Once the IC is fabricated and boxing concluded for use by the end user, there remains very restricted ambit and visibility to endeavor to detect any kind of HT presence. However, destructive reverse engineering resolves to an extent in such cases. It involves depackaging the IC, acquiring microscopic images of each layer, trust validating the same after rebuilding the design of the end product. This approach uses a sample of the infected batch of ICs, thus it would be judicious to apply this wherein infection or insertion of the HT is limited to a small percentage. Scanning Electron Microscopy (SEM) is used to destructively delayer one chip wherein all of the transistors and connections can be averred. Also, this approach makes the IC under test unusable further, that’s why the name destructive came to the fore. It takes from weeks to maybe months depending upon the complexity of the IC under detection for giving a 100% assurance of an HT free IC. Nondestructive methods relate to ways of detection that keeps the chip usable after the test. Between the two, Destructive detection technique is more effective viz-a-viz nondestructive detection technique.

8.2 Homomorphic Encryption/Decryption

One of the countermeasures against Hardware Trojans proposed by Aliyu and Bello [23] is the use of Homomorphic Encryption and Decryption which offers brilliant security boasts since it allows operating on data without revealing the contents being worked at.
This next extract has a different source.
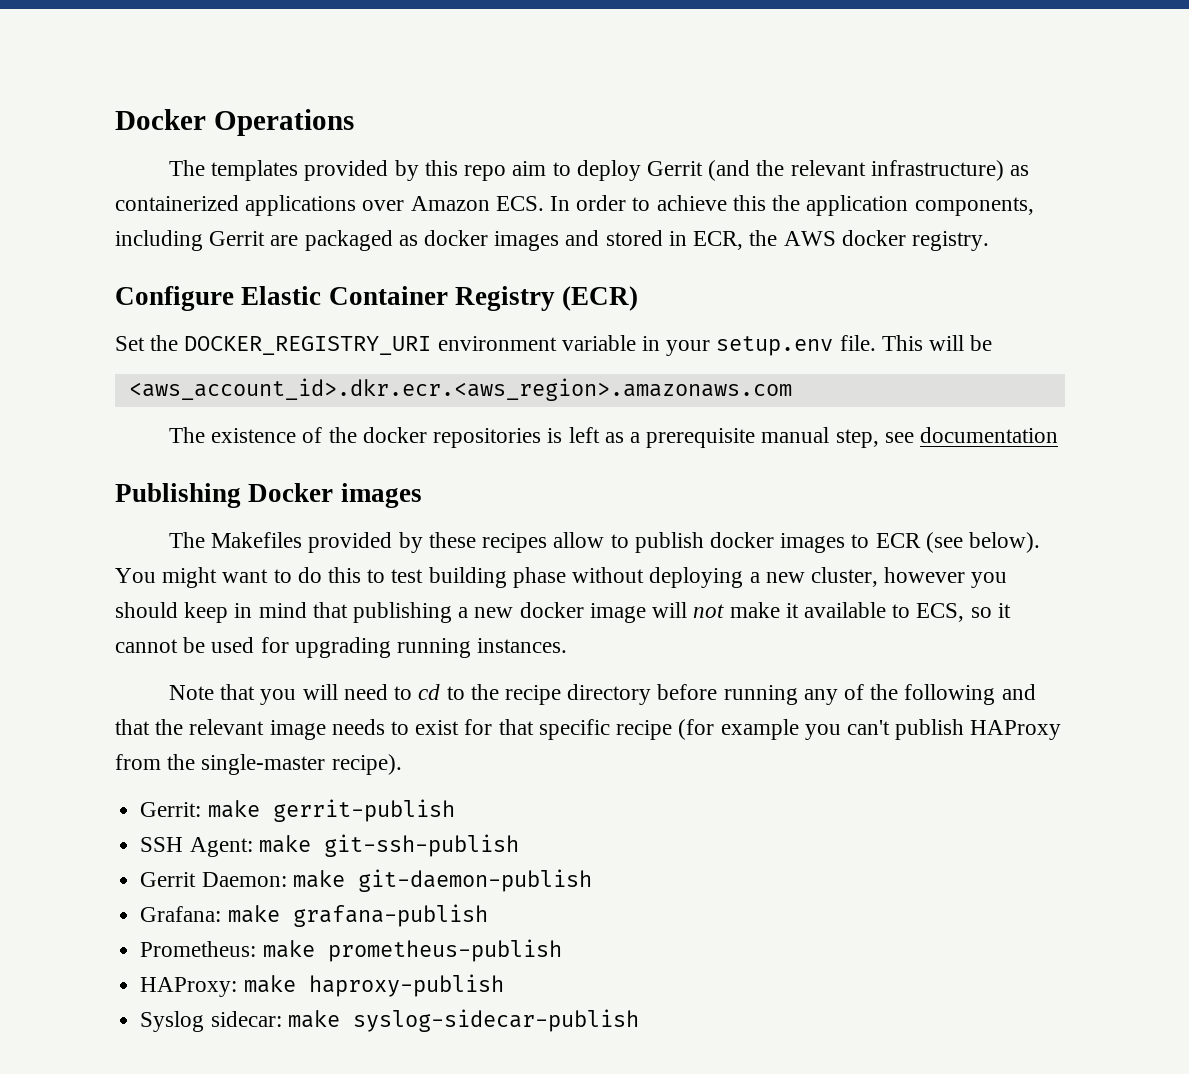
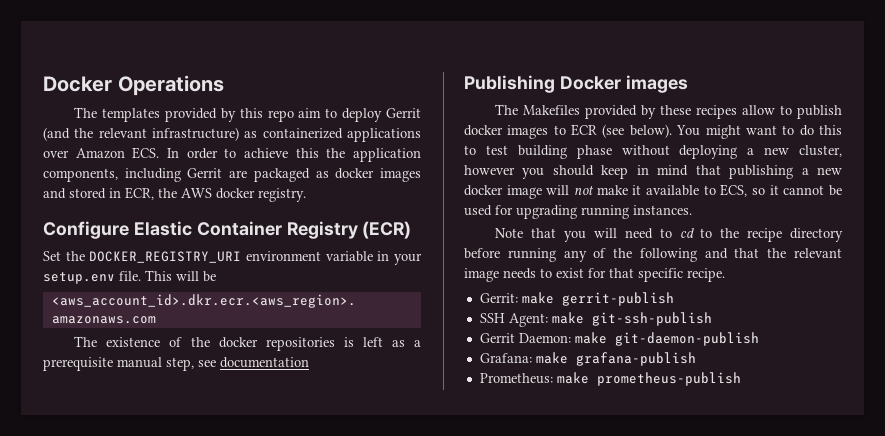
[616,719,1062,740] [115,754,402,775] recipe (for example you can't publish HAProxy from the single-master recipe). -> [687,268,725,282] recipe.
[140,974,504,997] [140,1009,639,1032] // HAProxy: make haproxy-publish // Syslog sidecar: make syslog-sidecar-publish -> (741, 379) none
Homomorphic encryption is a type of encryption which allows processing of data on ciphertext and generates an encrypted result which on decryption is valued equally to the one processed with plain text. This certainly is an advantage plus for handling Hardware Trojans. Homomorphic encryption may be Partial or Full where Partial Homomorphic proffers to do either multiplication or addition on ciphertexts without unwrapping the original plaintext data while Full Homomorphic appropriates efficacious rating of a capricious depth circuit compiled of multiplications and additions.

9 Conclusion

IC is the basic core component of the diverse range of electronic systems being exploited across various domains pan globe today and the growing dependence makes it essential to ensure these ICs faithfully and sincerely perform the tasks they are designed and fabricated for. Hardware Trojans being inserted or retrofitted at any stage in these ICs are thus a grave threat that stands as a serious challenge today for the IT security domain. The software industry which has been campaigning in all gears put into ascertaining a malware/virus free application or an OS, over decades now, is yet to reach anywhere as daily various zero days keep getting deciphered which might be existing in an unknown quantified figure. The HT threat actually adds to the excruciation since this is indeed indecipherable with the present set of researches and studies did across. The future researches have a wide domain to work on starting to explore the emerging attacks on these ICs, developing trust validation standards for ICs being manufactured in the electronic industry and come out with inexpugnable apt approaches to counter such threats.